Thursday, December 9, 2010

Blogophilia 41.3 Topic: "Going For It"

Blogophilia 41.3 Topic: "Going For It"
Bonus points:
(Hard, 2 pts): include "playing with a rabbit (or b00nie)"
(Easy, 1 pt): use a word in German (not the phrase "in German")

Picture guesses:
Line of fire
Shooting it out
Fighting for us
A blast from the past
A ray of hope
Getting down to business

Everyone was excited to see him when he arrived home.  He had been out hunting, so what ever he had was going to be supper that night.  Mom had been busy fixing biscuits and picking out the vegetable in hopes she had something that would go well with what ever he brought.  She knew it wasn’t much but it what they had and it was all they could afford.  Times were hard, work wasn’t easy to come by, even for a many who could do just about any job you could think of, you might say he was allesk√∂nner.  Well any that didn’t require a diploma from high school much less college.  

It would seem times had been hard for a boy born in the 30’s on a farm in rural Nebraska.  Being one of the younger boys in a family with 12 children.  When a ride on the wagon to town once a month was a treat, you learned a lot of things that didn’t come from a book.  Hunting was one, it was also one that could keep you feed when money was tight.

Making do with what you had was one of the things Mom and Dad learned growing up.  Large family’s and little income made for a lot of making do.  See mom grow up working in the berry fields,  going from field to field, staying in tarpaper shacks.  She often told the story of her brothers going and digging an old seat from a car out of a hole along the road, so they would have a coach in the shack.  It was also full of rattlesnake when they pulled it up, but they got it and brought it back, snake free.  This old seat ended up being the birth place of the youngest child in mom’s family.  Though I never met her she drowned in an irrigation ditch the next year.  You see in those days you didn’t hire a babysitter, you had the older kids watch the younger ones.  Though in this case the oldest ones were working in the fields, which left the kids that were to young to work in the field to watch each other.  Which meant if you were any age under 5 or 6 you were left in charge of the really little kids, in this case the twines and the baby, who just happens to be crawling.  Now mind you this was in the 40’s and things were a lot different than they are today.  People just made do with what they had.

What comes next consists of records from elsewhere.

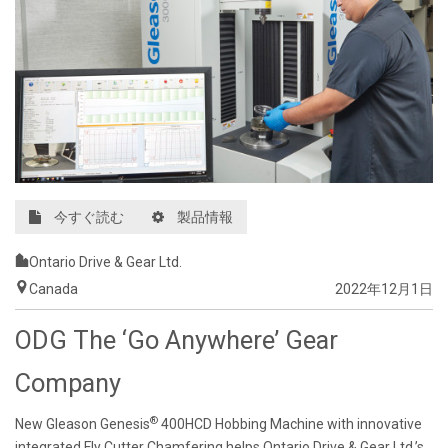
今すぐ読む
製品情報
Ontario Drive & Gear Ltd.
Canada
2022年12月1日
ODG The ‘Go Anywhere’ Gear
Company
®
New Gleason Genesis
400HCD Hobbing Machine with innovative
integrated Fly Cutter Chamfering helps Ontario Drive & Gear Ltd.’s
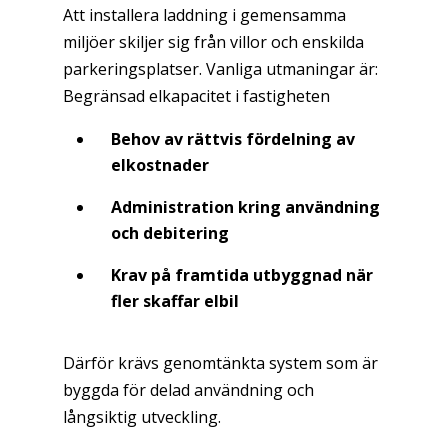
Att installera laddning i gemensamma
miljöer skiljer sig från villor och enskilda
parkeringsplatser. Vanliga utmaningar är:
Begränsad elkapacitet i fastigheten
Behov av rättvis fördelning av
elkostnader
Administration kring användning
och debitering
Krav på framtida utbyggnad när
fler skaffar elbil
Därför krävs genomtänkta system som är
byggda för delad användning och
långsiktig utveckling.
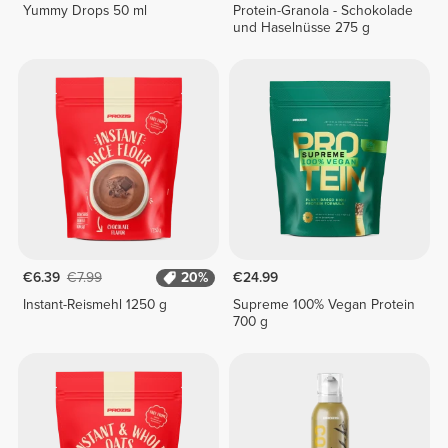
Yummy Drops 50 ml
Protein-Granola - Schokolade
und Haselnüsse 275 g
€6.39
€7.99
20%
€24.99
Instant-Reismehl 1250 g
Supreme 100% Vegan Protein
700 g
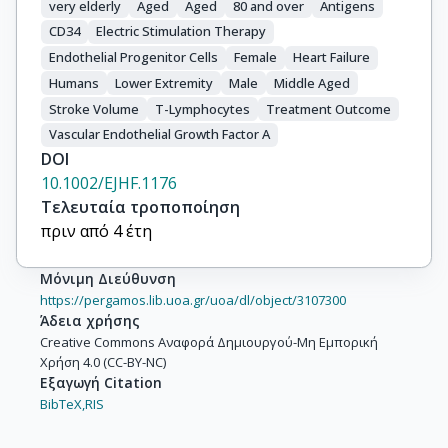
very elderly
Aged
Aged
80 and over
Antigens
CD34
Electric Stimulation Therapy
Endothelial Progenitor Cells
Female
Heart Failure
Humans
Lower Extremity
Male
Middle Aged
Stroke Volume
T-Lymphocytes
Treatment Outcome
Vascular Endothelial Growth Factor A
DOI
10.1002/EJHF.1176
Τελευταία τροποποίηση
πριν από 4 έτη
Μόνιμη Διεύθυνση
https://pergamos.lib.uoa.gr/uoa/dl/object/3107300
Άδεια χρήσης
Creative Commons Αναφορά Δημιουργού-Μη Εμπορική
Χρήση 4.0 (CC-BY-NC)
Εξαγωγή Citation
BibTeX,
RIS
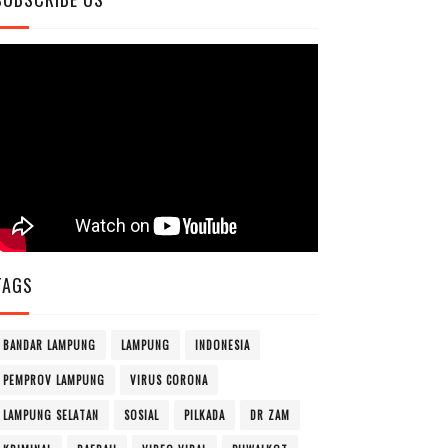
TAGS
BANDAR LAMPUNG
LAMPUNG
INDONESIA
PEMPROV LAMPUNG
VIRUS CORONA
LAMPUNG SELATAN
SOSIAL
PILKADA
DR ZAM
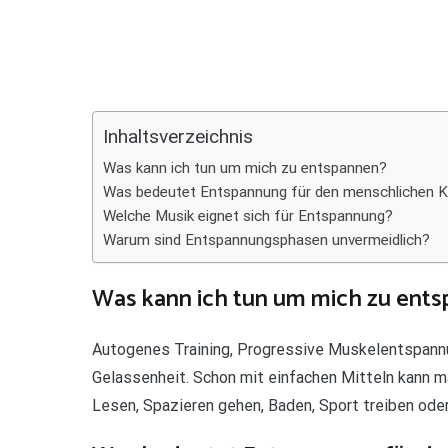
Teilen
Inhaltsverzeichnis
Was kann ich tun um mich zu entspannen?
Was bedeutet Entspannung für den menschlichen K
Welche Musik eignet sich für Entspannung?
Warum sind Entspannungsphasen unvermeidlich?
Was kann ich tun um mich zu ent
Autogenes Training, Progressive Muskelentspann
Gelassenheit. Schon mit einfachen Mitteln kann m
Lesen, Spazieren gehen, Baden, Sport treiben ode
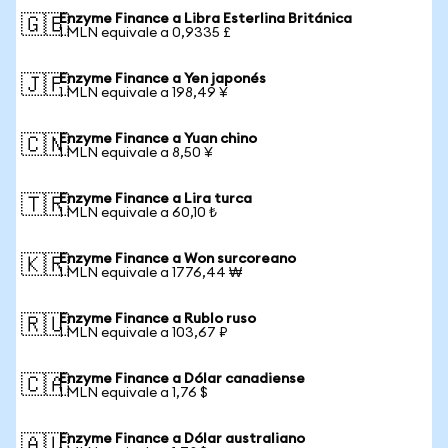
Enzyme Finance a Libra Esterlina Británica
🇬🇧
1 MLN equivale a 0,9335 £
Enzyme Finance a Yen japonés
🇯🇵
1 MLN equivale a 198,49 ¥
Enzyme Finance a Yuan chino
🇨🇳
1 MLN equivale a 8,50 ¥
Enzyme Finance a Lira turca
🇹🇷
1 MLN equivale a 60,10 ₺
Enzyme Finance a Won surcoreano
🇰🇷
1 MLN equivale a 1776,44 ₩
Enzyme Finance a Rublo ruso
🇷🇺
1 MLN equivale a 103,67 ₽
Enzyme Finance a Dólar canadiense
🇨🇦
1 MLN equivale a 1,76 $
Enzyme Finance a Dólar australiano
🇦🇺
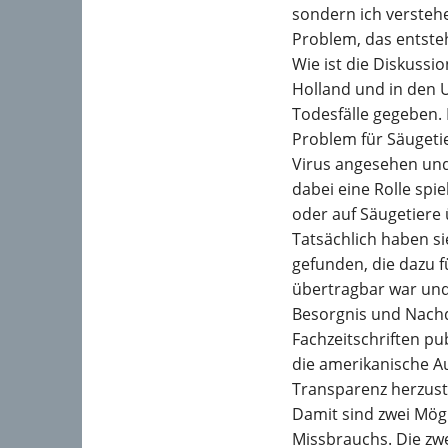
sondern ich versteh
Problem, das entste
Wie ist die Diskussi
Holland und in den U
Todesfälle gegeben. E
Problem für Säugeti
Virus angesehen und
dabei eine Rolle spi
oder auf Säugetiere 
Tatsächlich haben s
gefunden, die dazu f
übertragbar war und
Besorgnis und Nachd
Fachzeitschriften p
die amerikanische Au
Transparenz herzuste
Damit sind zwei Mögl
Missbrauchs. Die zwe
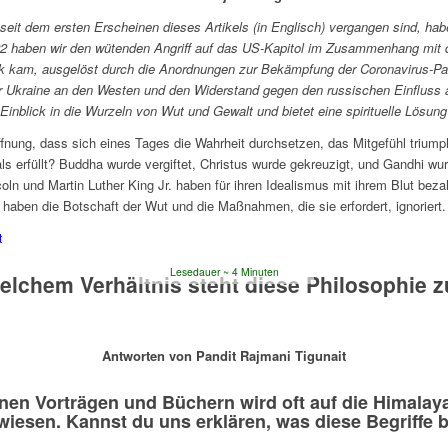
seit dem ersten Erscheinen dieses Artikels (in Englisch) vergangen sind, hab
22 haben wir den wütenden Angriff auf das US-Kapitol im Zusammenhang mit de
k kam, ausgelöst durch die Anordnungen zur Bekämpfung der Coronavirus-Pan
 Ukraine an den Westen und den Widerstand gegen den russischen Einfluss au
t Einblick in die Wurzeln von Wut und Gewalt und bietet eine spirituelle Lösung
ffnung, dass sich eines Tages die Wahrheit durchsetzen, das Mitgefühl triump
als erfüllt? Buddha wurde vergiftet, Christus wurde gekreuzigt, und Gandhi 
ln und Martin Luther King Jr. haben für ihren Idealismus mit ihrem Blut bez
r haben die Botschaft der Wut und die Maßnahmen, die sie erfordert, ignoriert
t
Lesedauer
4
Minuten
welchem Verhältnis steht diese Philosophie z
Antworten von Pandit Rajmani Tigunait
nen Vorträgen und Büchern wird oft auf die Himalaya
rwiesen. Kannst du uns erklären, was diese Begriffe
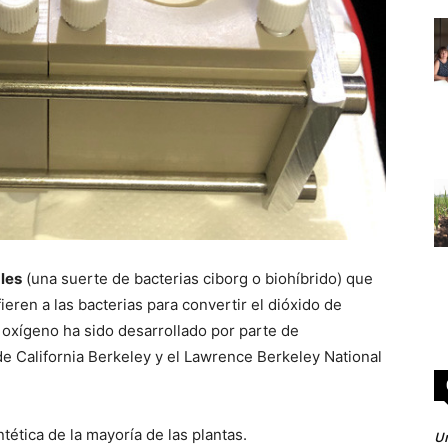
les
(una suerte de bacterias ciborg o biohíbrido) que
fieren a las bacterias para convertir el dióxido de
 oxígeno ha sido desarrollado por parte de
e California Berkeley y el Lawrence Berkeley National
ntética de la mayoría de las plantas.
Un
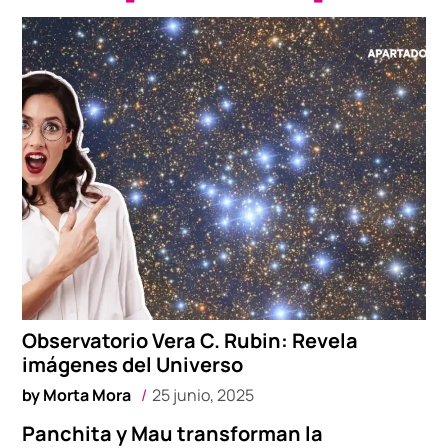
Observatorio Vera C. Rubin: Revela
imágenes del Universo
by
Morta Mora
25 junio, 2025
Panchita y Mau transforman la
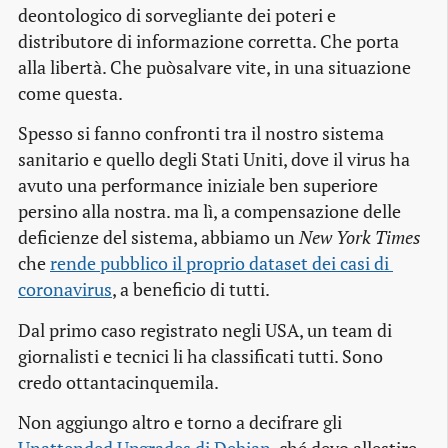
deontologico di sorvegliante dei poteri e
distributore di informazione corretta. Che porta
alla libertà. Che puòsalvare vite, in una situazione
come questa.
Spesso si fanno confronti tra il nostro sistema
sanitario e quello degli Stati Uniti, dove il virus ha
avuto una performance iniziale ben superiore
persino alla nostra. ma lì, a compensazione delle
deficienze del sistema, abbiamo un
New York Times
che
rende pubblico il proprio dataset dei casi di 
coronavirus
, a beneficio di tutti.
Dal primo caso registrato negli USA, un team di
giornalisti e tecnici li ha classificati tutti. Sono
credo ottantacinquemila.
Non aggiungo altro e torno a decifrare gli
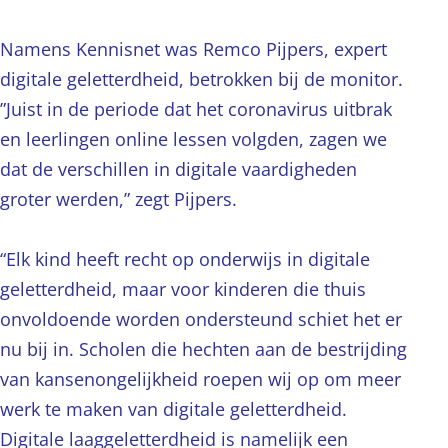
Namens Kennisnet was Remco Pijpers, expert
digitale geletterdheid, betrokken bij de monitor.
”Juist in de periode dat het coronavirus uitbrak
en leerlingen online lessen volgden, zagen we
dat de verschillen in digitale vaardigheden
groter werden,” zegt Pijpers.
“Elk kind heeft recht op onderwijs in digitale
geletterdheid, maar voor kinderen die thuis
onvoldoende worden ondersteund schiet het er
nu bij in. Scholen die hechten aan de bestrijding
van kansenongelijkheid roepen wij op om meer
werk te maken van digitale geletterdheid.
Digitale laaggeletterdheid is namelijk een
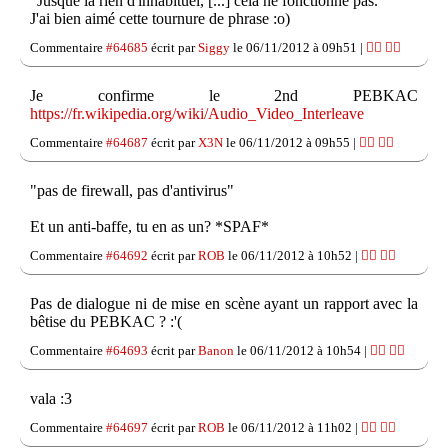
"Jusque là rien d'inhabituel, [...] cela ne fonctionne pas."
J'ai bien aimé cette tournure de phrase :o)
Commentaire
#64685
écrit par
Siggy
le 06/11/2012 à 09h51 |
👍🏽
👎🏽
Je confirme le 2nd PEBKAC
https://fr.wikipedia.org/wiki/Audio_Video_Interleave
Commentaire
#64687
écrit par
X3N
le 06/11/2012 à 09h55 |
👍🏽
👎🏽
"pas de firewall, pas d'antivirus"
Et un anti-baffe, tu en as un? *SPAF*
Commentaire
#64692
écrit par
ROB
le 06/11/2012 à 10h52 |
👍🏽
👎🏽
Pas de dialogue ni de mise en scène ayant un rapport avec la
bêtise du PEBKAC ? :'(
Commentaire
#64693
écrit par
Banon
le 06/11/2012 à 10h54 |
👍🏽
👎🏽
vala :3
Commentaire
#64697
écrit par
ROB
le 06/11/2012 à 11h02 |
👍🏽
👎🏽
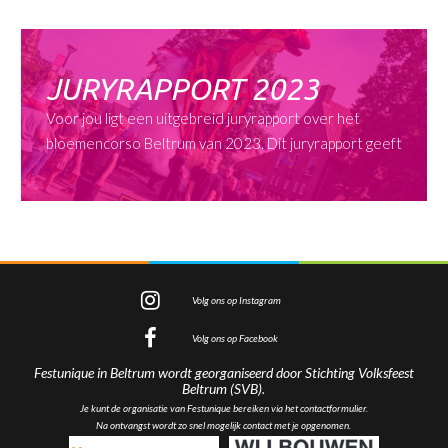
JURYRAPPORT 2023
Voor jou ligt een uitgebreid juryrapport over het
bloemencorso Beltrum van 2023. Dit juryrapport geeft
Volg ons op Instagram
Volg ons op Facebook
Festunique in Beltrum wordt georganiseerd door Stichting Volksfeest
Beltrum (SVB).
Je kunt de organisatie van Festunique bereiken via het
contactformulier
.
Na ontvangst wordt zo snel mogelijk contact met je opgenomen.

But we have moved up in time to the mid-sixties.  A young couple with a growing family with a little girl and a baby boy, as well as one on the way.  Dad just came in from hunting and he had a bunch of rabbits.  In fact he had enough for a couple days eaten.  He also had a surprise, not all the rabbits were died, he one that was still alive.  He gave it to his daughter.

She was tickled pink, it was so soft and warm.  She had set on the floor just like dad told her, so he could put it in her lap.  Once there dad told her to go for it, you can pet it.  She was ever so gentle with it, it was tiny, even tinier then her brother when he came home to live with them. 

That bunny didn’t try to get away, it wasn’t like the white rabbits she seen on TV, but it was hers.  She was making plans and telling mom and dad what she would call it and how she would take care of it, all the while petting it softly.

After a bit dad was ready to skin the rest of the rabbits, he had gutted them but needed someone to hold the legs while he pulled the skins off.  He went to get his daughter to help.  As mom was getting ready to was the rabbits so she could start cooking them.  She was reading the egg wash so the floor would stick and heating the skillet.

Well the daughter wasn’t but a few feet away from the table where dad was, but he still had to get the rabbit from the girl.  So she could help with the skinning.

Well, I was that girl, sadly to say wild rabbits have heart attacks when people handle them and sure enough that is what happened to this one.  I petted that little thing long after it died in my lap, not knowing it had died.  Need less to say dad took it and gutted it when he saw it was dead.  Then he had me stand in front of him holding the back legs, one in each hand while he pulled the skin off, each and ever one of those rabbits.

I closed my eyes because I couldn’t watch, while the sound it made, made me want to cry.  I did eat rabbit that night, although I made them tell me which peaces were not from the one that had been mine.  At the time I believed them, now I know they couldn’t tell which was which.  When I got older I couldn’t eat rabbit anymore, I still don’t.  I can’t look at it with out seeing live bunnies hoping about.